Higher Prescription Drug Cost-Sharing Raises Mortality among Medicare Beneficiaries
What are the health consequences when patients reduce their use of prescribed medications in response to higher out-of-pocket costs? In The Health Costs of Cost-Sharing (NBER Working Paper 28439), researchers Amitabh Chandra, Evan Flack and Ziad Obermeyer use the distinctive out-of-pocket cost-sharing features of Medicare Part D to demonstrate that such reductions can increase mortality.

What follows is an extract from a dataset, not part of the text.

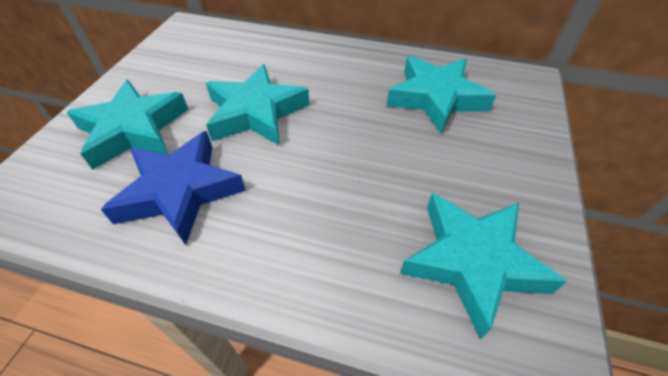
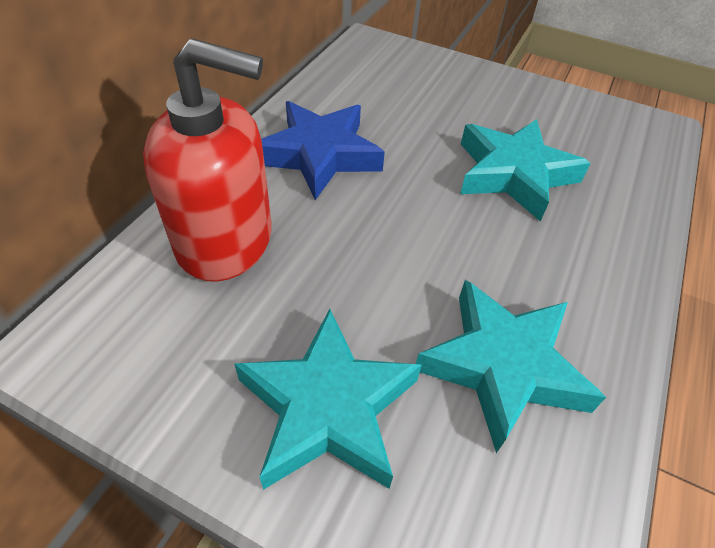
red soap dispenser: 0 -> 1
turquoise star: 4 -> 3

Their analysis makes use of the fact that two 65-year-old Medicare enrollees with identical prescriptions, but different birth months, could face radically different out-of-pocket costs at the end of the year. Several unique features of Medicare Part D during the 2007–2012 study period contribute to this fact. The patient’s out-of-pocket share of prescription drug costs (the coinsurance rate) in the standard Part D plan was generally 25 percent when total drug spending was below about $2,500. But the coinsurance rate increased to 100 percent in the “coverage gap” after total drug spending exceeded the $2,500 threshold, before falling to 5 percent above the “catastrophic” spending limit (about $5,700). Beneficiaries tend to enroll in Medicare in the month that they turn 65, but the spending thresholds that determine coinsurance rates are not pro-rated for those who enroll in the middle of the year. As a result of these features, beneficiaries whose birth dates fall earlier in the year are more likely to enter the coverage gap or exceed the catastrophic limit during their first year of coverage.
The researchers use a 20 percent random sample of newly enrolled, 65-year-old Medicare beneficiaries, focusing on December outcomes among those who enrolled between February and September. They report that 11.8 percent of February enrollees fell into the coverage gap in December, while only 1.5 percent of September enrollees did. Similarly, 1.7 percent of February enrollees were in the catastrophic coverage category in December, compared to 0.2 percent of September enrollees.
Of course, beneficiaries with low prescription drug utilization are unlikely to enter the coverage gap, regardless of the timing of their birthday. To better identify the beneficiaries who might enter the different coverage tiers, the researchers use machine learning tools to predict annual prescription drug spending for each Medicare beneficiary. The algorithm predicts what spending would be in the absence of cost-sharing, based on the spending of similar Medicare beneficiaries who face no out-of-pocket costs due to Medicaid eligibility.
The figure shows outcomes for Medicare recipients with sufficiently high predicted annual prescription costs that they could enter the coverage gap, depending on their birth date, but are unlikely to exceed the catastrophic threshold. Among this group, the first panel shows that December coinsurance rates are highest for those born in February and fall by an average of 2.3 percentage points in each subsequent enrollment month.
The second panel of the figure shows a similar pattern for mortality rates in this group. On average, each month of later enrollment reduces December mortality by 0.0113 percentage points, a 9 percent decrease.
The opposite patterns emerge for beneficiaries with predicted spending in the top 3 percentiles, who could exceed the catastrophic limit and end the year with a 5 percent coinsurance rate. For this group, which is not represented in the figure, each month of later enrollment is associated with a higher December coinsurance rate and a higher mortality rate.
Under the assumption that all of the mortality differences are due to coinsurance differentials, the researchers estimate that a 1 percentage point coinsurance rate increase causes a 0.00435 percentage point increase in the mortality rate. They ascribe these mortality differences to reduced prescription drug utilization induced by the higher out-of-pocket costs. The same 1 percentage point increase in coinsurance is associated with 0.031 fewer filled prescriptions during the month, and a $5.54 reduction in total prescription drug spending across payers. Interestingly, some beneficiaries respond to the increase in out-of-pocket expenses by choosing to fill no prescriptions — regardless of how many drugs they previously took or their individual health risks.
In response to higher out-of-pocket costs, patients cut back on a wide range of medications, including many with mortality benefits that have been established by clinical trials, such as those that control cholesterol, blood pressure and blood sugar. These cutbacks are not limited to patients who are at relatively low risk of adverse health events. On the contrary, the researchers find similar price sensitivity among patients who, based on machine learning predictions, are at greatest risk of adverse events such as heart attacks and strokes.
To rationalize the decisions observed in this study, it would be necessary to assume that the Medicare beneficiaries in the sample valued an additional year of life at $6,628, a value that is at least an order of magnitude below the conventional range of estimates. A plausible alternative explanation is that patients make meaningful errors in evaluating the relative costs and benefits of purchasing prescription drugs.
The standard economic rationale for increased cost-sharing is that it reduces overuse of medical care. But the findings in this study indicate that cost-sharing also results in some ill-considered reductions in treatment that put beneficiary lives at risk. The researchers conclude that redesigning prescription drug insurance to better account for these behavioral patterns would be a cost-effective way to improve health outcomes.
The researchers acknowledge support from grant P01AG005842 from the National Institute on Aging.